Probably the Challenger. I was 6, home sick with bronchitis - remember it like it was yesterday. When I was little, when you were sick you got to watch TV in mom and dad’s room (because of course you didn’t have a TV in your room) and obviously everybody watched the launches then.
Oh, man, you remind me of the tale (though I do not recall it) about our babysitter taking us “to the park” on a lovely May day. My father came home because the building he worked in had been closed and my mother told him where we were. He turned white and rushed out the door.
It was allegedly this park, this May day. Dad was home because half the campus had been closed off due to the protests. He had had some difficulty getting off campus.
My older brother claims to remember it; I do not. You would think I would remember getting tear gassed.
Long lines for gasoline due to the oil crisis around 1974. I was 4.
I have a very vague memory of the Gulf War beginning - I remember seeing something on TV with big tanks rolling through the desert, and Bush making some manner of speech about something.
I’m not sure exactly when this was, but I do recall my cousin getting this awesome new video game system, but I don’t know that the release of the SNES really counts as a historically significant event.
I’m disappointed. Talking with a dead president, now that would be memorable.
The Falklands war, I was 4.
I remember giving food as donatives to the soldiers in the islands, some years later we learned that all those donations had never reached them and were missapropiated by their superior officers…
The Iran hostage crisis, when I was nine. I remember thinking that I hadn’t seen my dad for a while and wondering how we would know if he was one of the hostages.
Bill Clinton being impeached.
I didn’t really understand what was going on, just that the president might not get to be president anymore because he cheated on his wife.
I do understand now that it was more complicated than that, but at the time cheating=bad guy=punishment sounded reasonable to me.
Well, I am sure I saw, with my father, (can’t recall if my one brother or either sister was also present) the motorcade with one Mr.
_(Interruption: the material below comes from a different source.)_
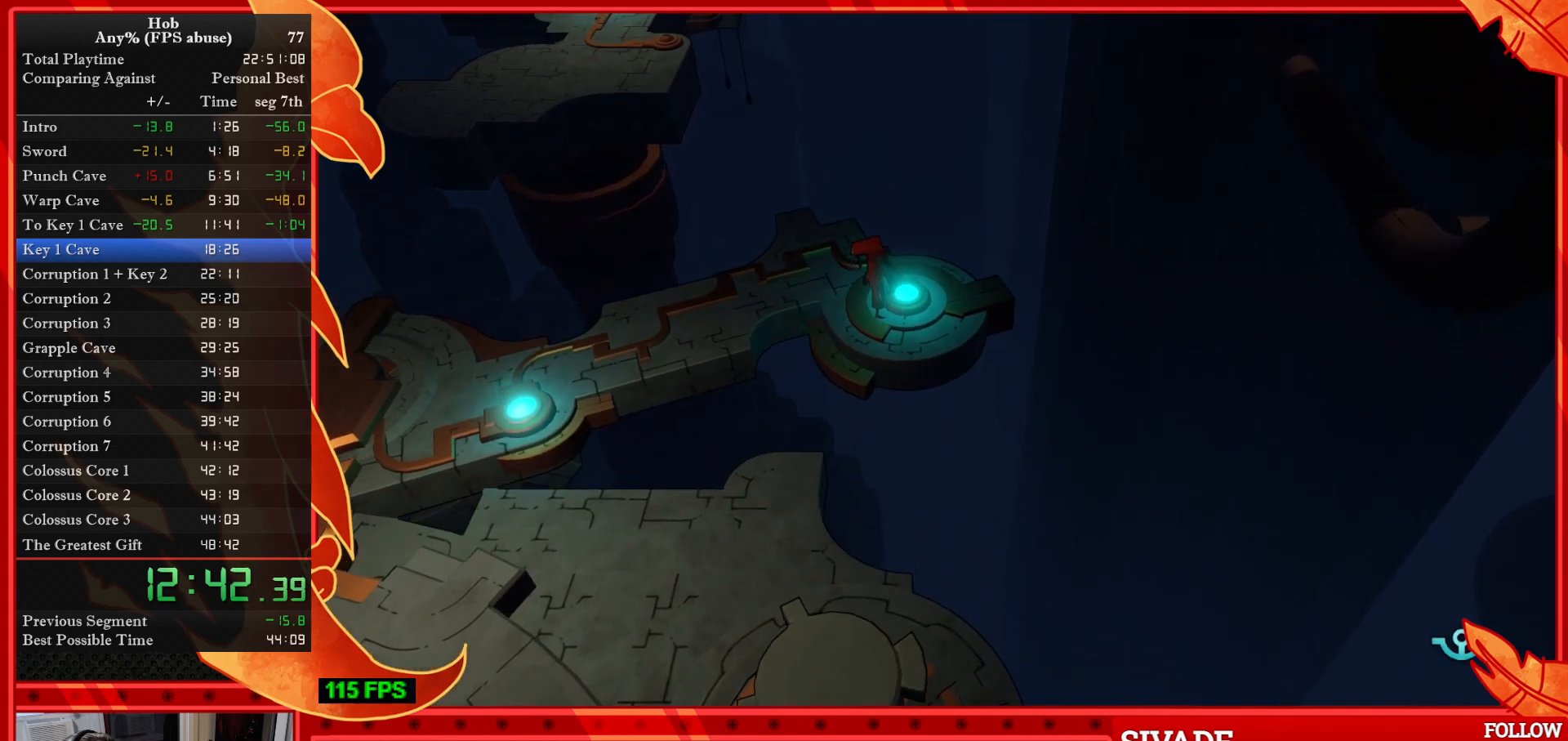
{"buttons": [], "left_stick": "center", "events": []}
Kennedy, Senator and Presidential-hopeful coming through Rochester, New York.
No doubt some time in 1960. I may have been all of 9 if it was already July 5th. If not, the calendar said I was 8. (Although I may have been “figuring ahead” even that far back. I found out later that my mother’s father also figured from 6 months ahead.)
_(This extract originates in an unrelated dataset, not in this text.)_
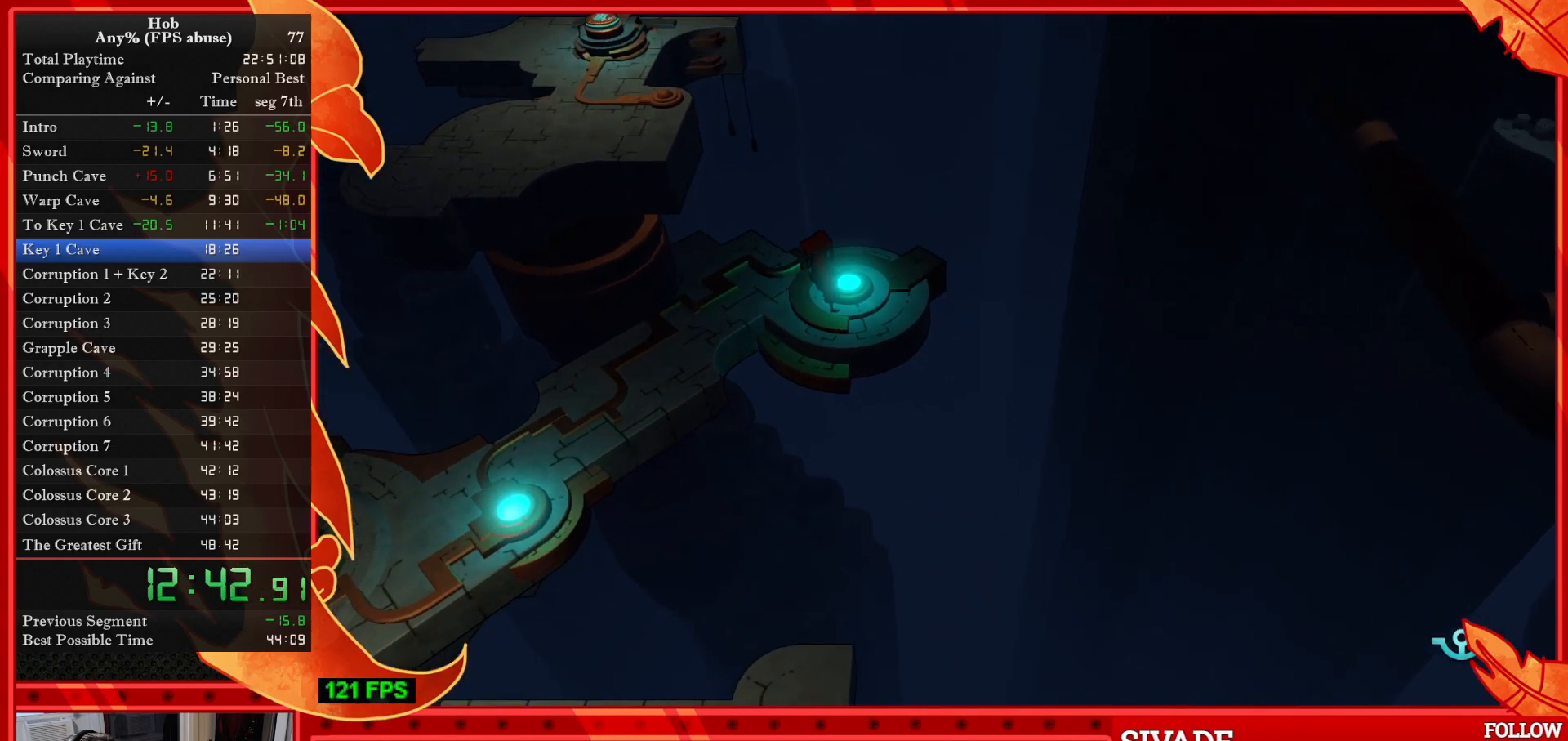
{"buttons": [], "left_stick": "center", "events": []}
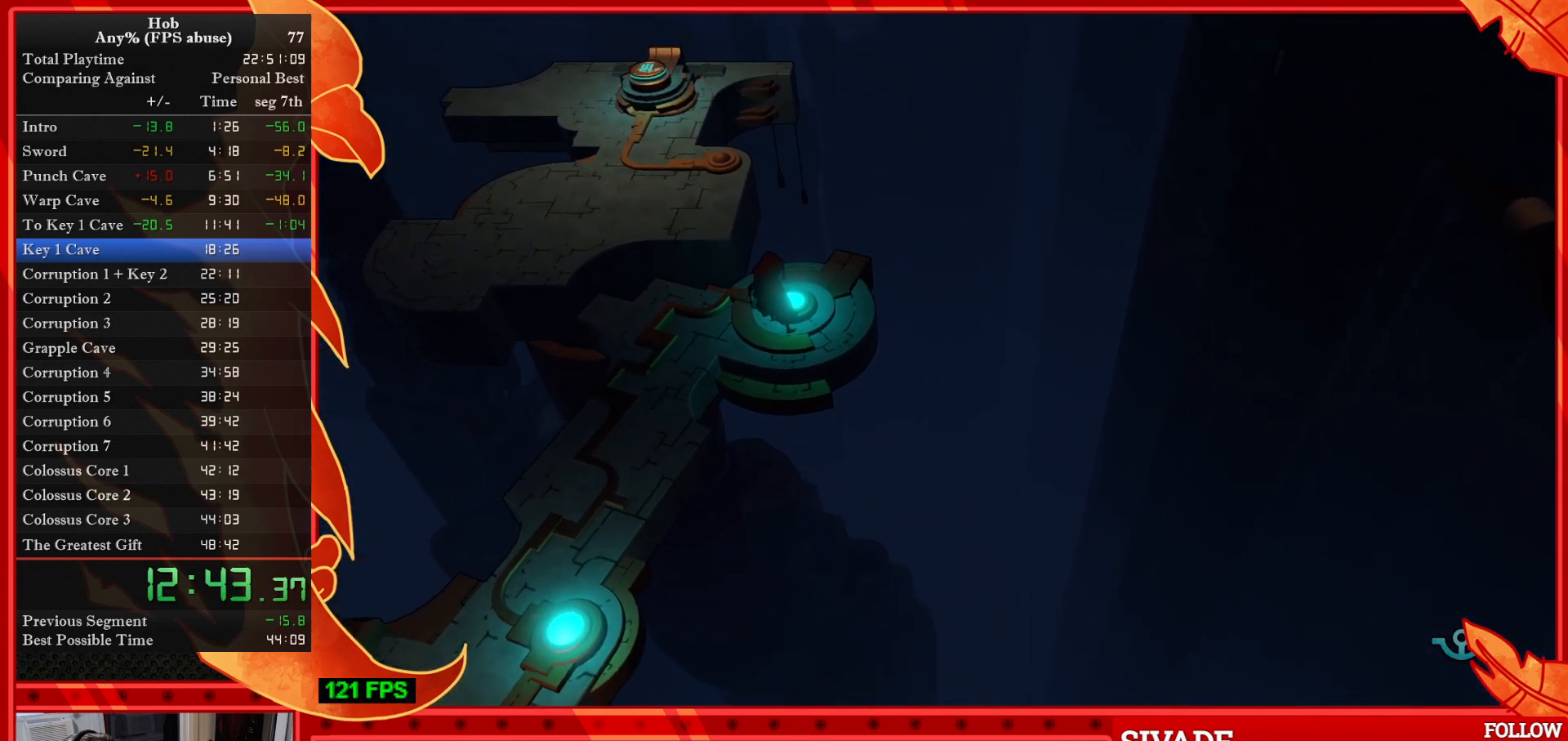
{"buttons": [], "left_stick": "up", "events": [[150, "left_stick", "up"]]}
Not that the Rochester presence of a Presidential Candidate would be considered an “Historical Event” but certainly Campaign '60 as a whole would count!
- Jack
I remember watching a space capsule splashdown on TV with my father. This was probably the return of the Skylab 4 mission on Feb 8, 1974. The next event after that I definitely remember is Nixon’s resignation speech, later that same year. I was six years old.